## Task statement
Retype the text of every entry below exactly, line by line, and leave the pictures out of your answer.

## Collected data
= Beginning of Section =

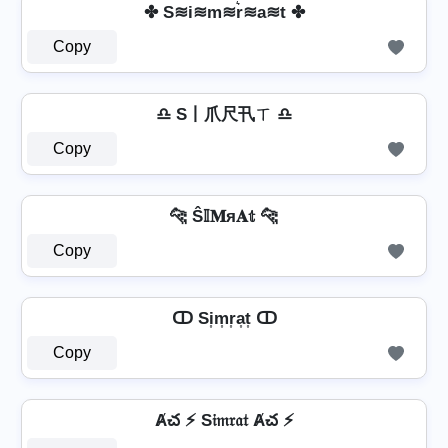
✤ S≋i≋m≋r͛≋a≋t ✤
Copy
♎ S丨爪尺卂ㄒ ♎
Copy
🐆 Ŝ𝕀𝐌я𝐀𝕥 🐆
Copy
ↀ Si͎m͎r͎a͎t͎ ↀ
Copy
Ⱥచ ⚡ S𝔦𝔪𝔯𝔞𝔱 Ⱥచ ⚡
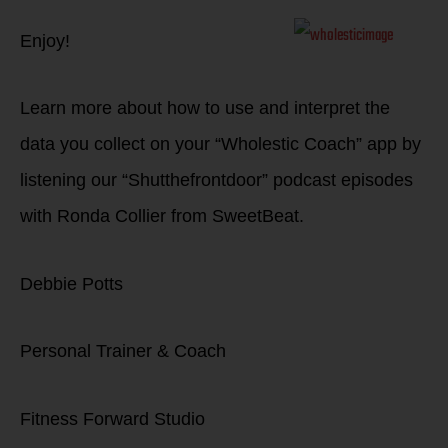
Enjoy!
Learn more about how to use and interpret the
data you collect on your “Wholestic Coach” app by
listening our “Shutthefrontdoor” podcast episodes
with Ronda Collier from SweetBeat.
Debbie Potts
Personal Trainer & Coach
Fitness Forward Studio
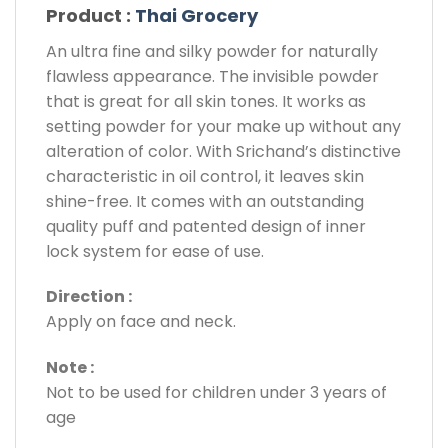
Product :
Thai Grocery
An ultra fine and silky powder for naturally
flawless appearance. The invisible powder
that is great for all skin tones. It works as
setting powder for your make up without any
alteration of color. With Srichand’s distinctive
characteristic in oil control, it leaves skin
shine-free. It comes with an outstanding
quality puff and patented design of inner
lock system for ease of use.
Direction :
Apply on face and neck.
Note :
Not to be used for children under 3 years of
age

= End of Section =

## Reply
✤ S≋i≋m≋r͛≋a≋t ✤
Copy
♎ S丨爪尺卂ㄒ ♎
Copy
🐆 Ŝ𝕀𝐌я𝐀𝕥 🐆
Copy
ↀ Si͎m͎r͎a͎t͎ ↀ
Copy
Ⱥచ ⚡ S𝔦𝔪𝔯𝔞𝔱 Ⱥచ ⚡
Enjoy!
Learn more about how to use and interpret the
data you collect on your “Wholestic Coach” app by
listening our “Shutthefrontdoor” podcast episodes
with Ronda Collier from SweetBeat.
Debbie Potts
Personal Trainer & Coach
Fitness Forward Studio
Product :
Thai Grocery
An ultra fine and silky powder for naturally
flawless appearance. The invisible powder
that is great for all skin tones. It works as
setting powder for your make up without any
alteration of color. With Srichand’s distinctive
characteristic in oil control, it leaves skin
shine-free. It comes with an outstanding
quality puff and patented design of inner
lock system for ease of use.
Direction :
Apply on face and neck.
Note :
Not to be used for children under 3 years of
age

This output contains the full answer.